Pour cela il faut amener le roi blanc en e7 (sans intercepter la diagonale du fou), puis amener le fou en f8 pour empêcher la sortie de la dame après le départ du cavalier de d8. Le cavalier peut alors aller prendre le pion d7 et les blancs peuvent assurer la promotion du pion « d ».
Un joueur d'échecs de club trouve la solution relativement facilement, tandis qu'un logiciel comme Stockfish configuré par défaut avec une profondeur de calcul restreinte en est incapable, car l'avantage positionnel n'apparaît qu'après plus de 10 coups, sans qu'aucun ne lui paraisse meilleur qu'un autre dans l'intervalle. Un humain entraîné est quant à lui capable de concevoir un plan à long terme et de sélectionner les coups en conséquence[1].
En 2020, les programmes d'échecs comme Stockfish 12 sont développés avec des algorithmes nouveaux ainsi que l'apprentissage profond (deep learning), combiné à une méthode appelée Monte-Carlo (comme le programme AlphaZero)[2] ; ainsi, la position ci-contre est estimée gagnante au 40e demi-coup et annoncée mat en 31 coups au 86e demi-coup.[réf. nécessaire]

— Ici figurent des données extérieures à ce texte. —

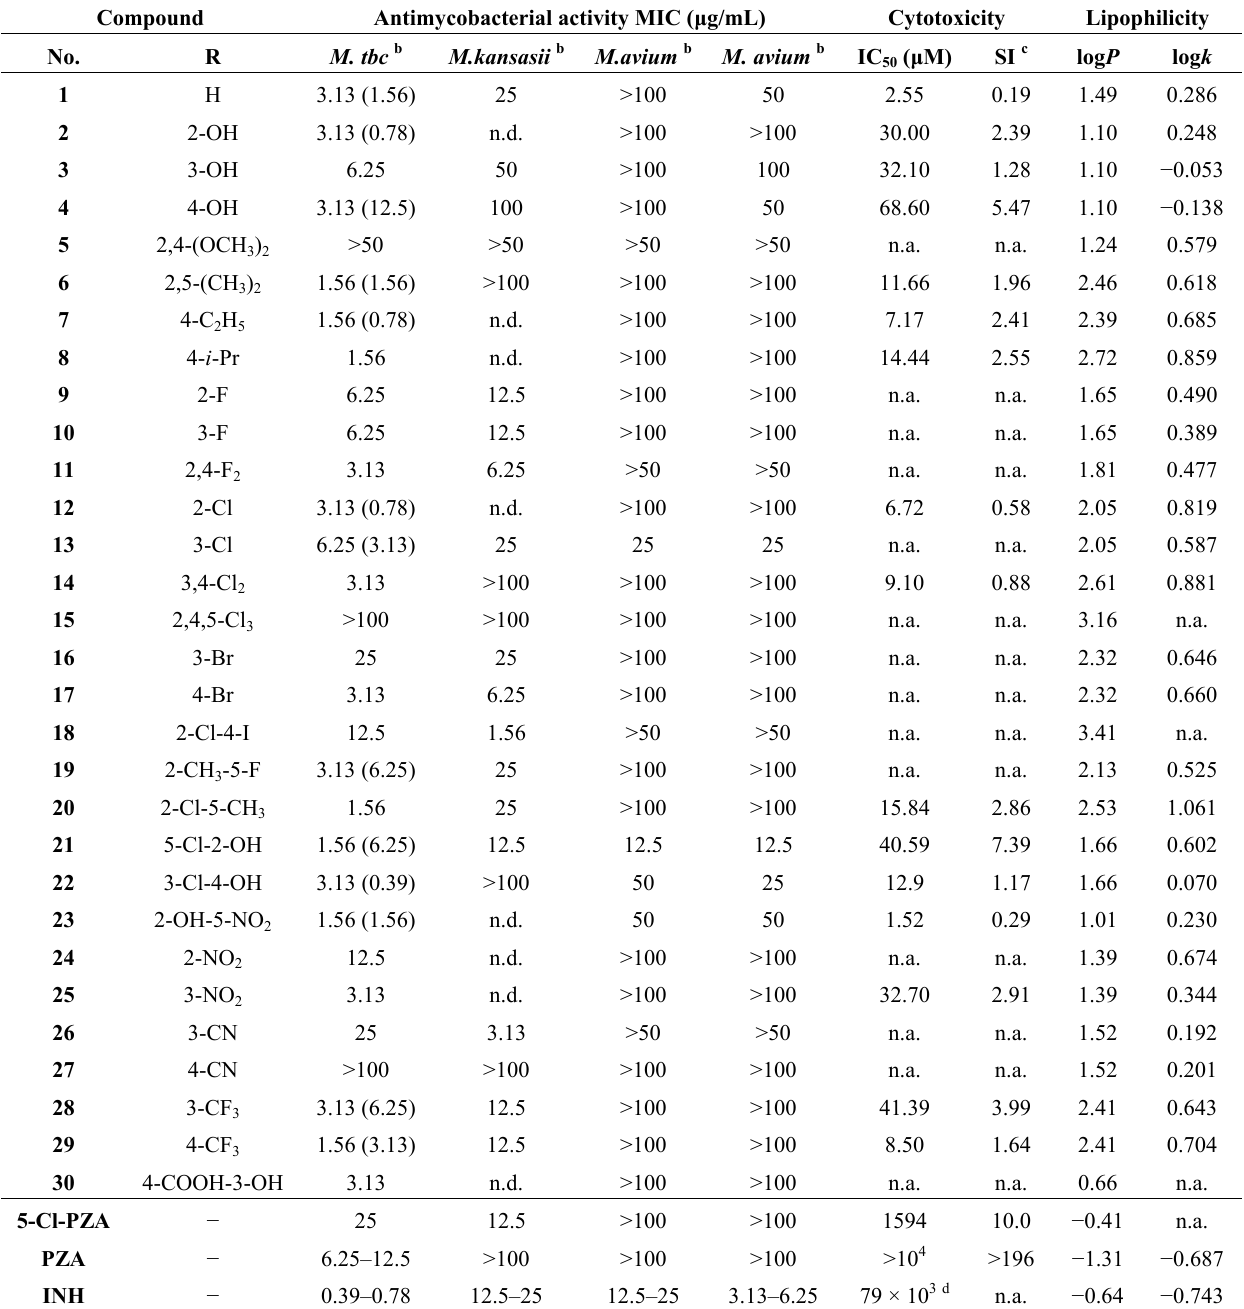
Table 1. Summary of prepared compounds, their antimycobacterial activity expressed as MIC ( μ g/mL), HepG2 cytotoxicity, and calculated and measured lipophilicity parameters a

Le programme AlphaZero conçu par la société DeepMind fonctionne grâce à d'autres algorithmes que l'exploration d'un arbre de coups et utilise en particulier l'apprentissage profond combiné à une méthode de Monte-Carlo. Cette différence de conception lui permet de résoudre des situations pour lesquels des logiciels tels que Stockfish sont incapables de trouver le bon coup[réf. nécessaire].